> _Passage to read_:
## Column Numbers To Letters

Chip Pearson posted this solution to the newsgroups for finding the column letters when you know the column numbers:

ColLetter = Left(Cells(1, ColNumber).Address(False, False), _

1 - (ColNumber > 26))

End Function

Very smart function, in my opinion. Sometime before the year 3,000, Microsoft will hopefully increase the number of columns in Excel (Hey, I can dream can’t I). The challenge before you is to write a function that converts a column number to its letter equivalent assuming columns go to ZZZZ. That’s about 450,000 columns – maybe more than I need.

I was just going to whip up a short function to do this and post it, but after 10 minutes I still couldn’t do it. Rather than admit defeat, I turned this post into a challenge for you. It’s Friday, you weren’t going to work anyway, were you?

> _Problem to solve_: Reproduce word for word the part of the post on converting column numbers to letters that begins at the words "Very smart function, in" and stops after "anyway, were you?".

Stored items
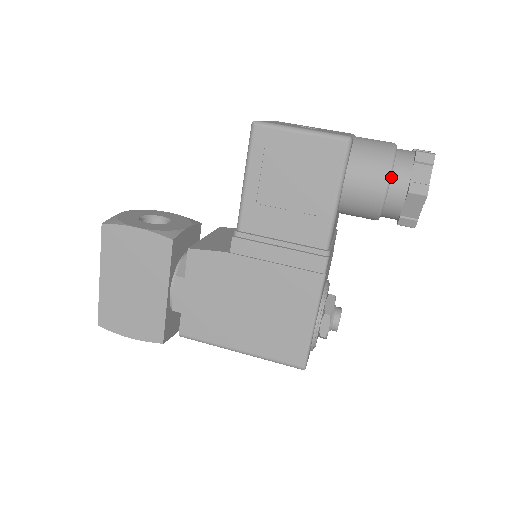
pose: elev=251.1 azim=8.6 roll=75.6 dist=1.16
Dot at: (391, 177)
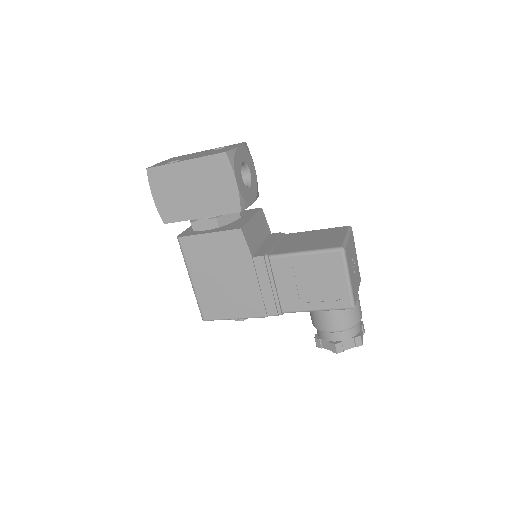
Dot at: (340, 331)
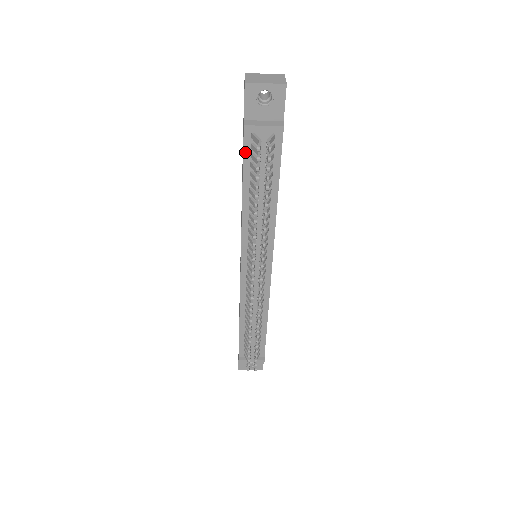
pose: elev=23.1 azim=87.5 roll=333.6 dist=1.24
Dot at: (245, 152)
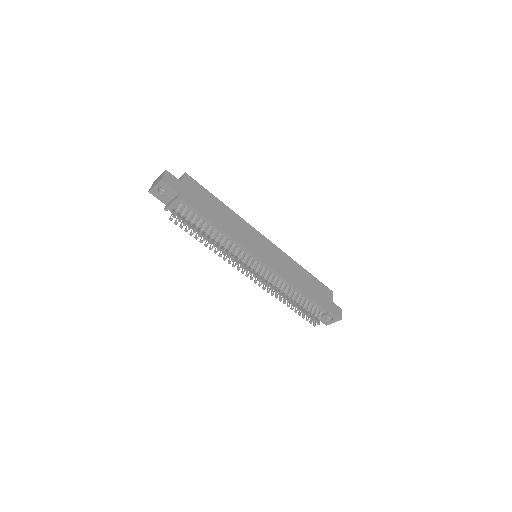
Dot at: (180, 218)
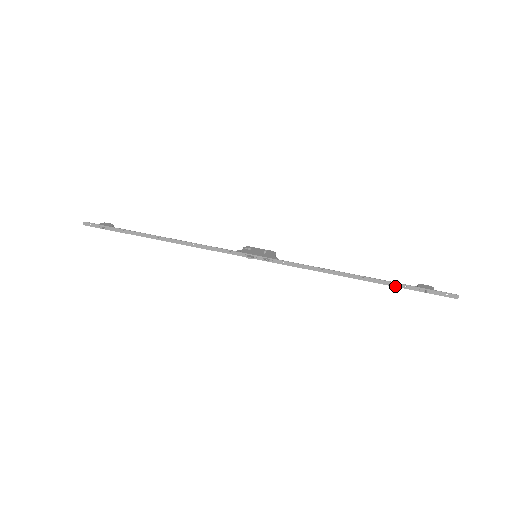
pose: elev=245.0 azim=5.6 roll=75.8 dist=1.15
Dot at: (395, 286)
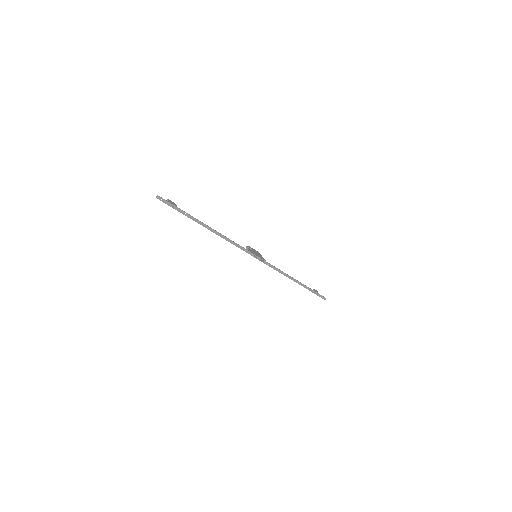
Dot at: occluded
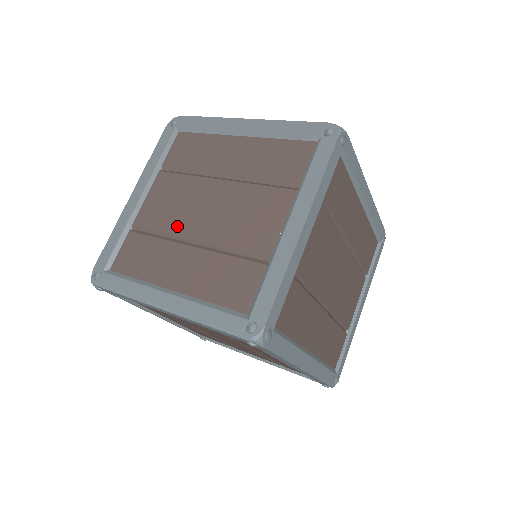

> _Right answer_:
Very smart function, in my opinion. Sometime before the year 3,000, Microsoft will hopefully increase the number of columns in Excel (Hey, I can dream can’t I). The challenge before you is to write a function that converts a column number to its letter equivalent assuming columns go to ZZZZ. That’s about 450,000 columns – maybe more than I need.

I was just going to whip up a short function to do this and post it, but after 10 minutes I still couldn’t do it. Rather than admit defeat, I turned this post into a challenge for you. It’s Friday, you weren’t going to work anyway, were you?